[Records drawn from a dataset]
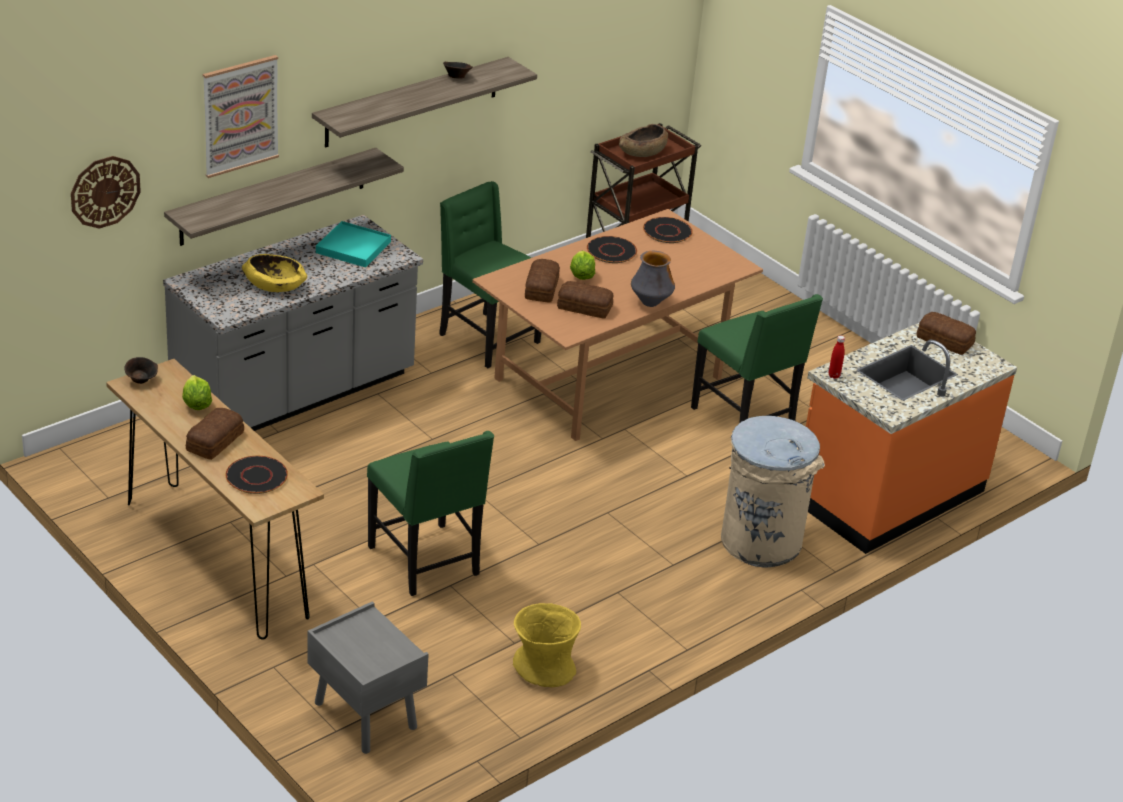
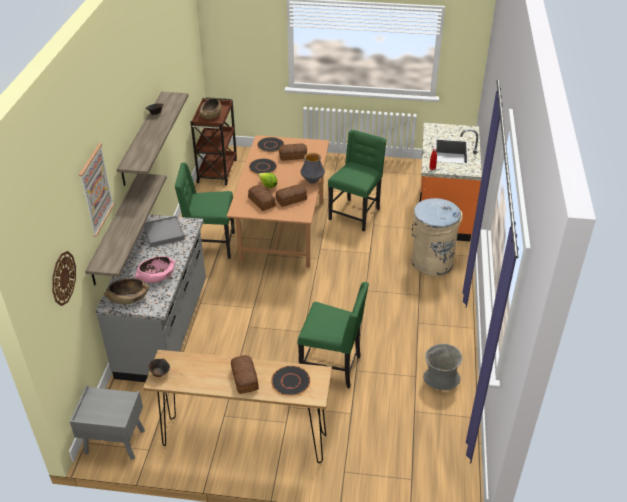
camera: 40 degrees left, 5 degrees up
lettuce [182,375,212,410] -> none
yellow bowl [242,254,307,292] -> pink bowl [135,256,175,283]
grey nightstand [308,601,429,754] -> grey nightstand moved to [70,385,145,460]
turquoise tray [316,221,391,267] -> grey tray [144,216,185,247]
yellow vase [513,603,581,687] -> grey vase [423,344,462,390]
green chair [691,294,823,423] -> green chair turned 75 degrees counterclockwise [328,130,387,231]
bread [916,312,976,355] -> bread moved to [279,144,307,161]
none -> brown bowl [104,278,149,304]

• [Exercise goal]: Please transcribe all of the entries word for word, with the pictures left out.

• [Reply to the task]:
camera: 40 degrees left, 5 degrees up
lettuce [182,375,212,410] -> none
yellow bowl [242,254,307,292] -> pink bowl [135,256,175,283]
grey nightstand [308,601,429,754] -> grey nightstand moved to [70,385,145,460]
turquoise tray [316,221,391,267] -> grey tray [144,216,185,247]
yellow vase [513,603,581,687] -> grey vase [423,344,462,390]
green chair [691,294,823,423] -> green chair turned 75 degrees counterclockwise [328,130,387,231]
bread [916,312,976,355] -> bread moved to [279,144,307,161]
none -> brown bowl [104,278,149,304]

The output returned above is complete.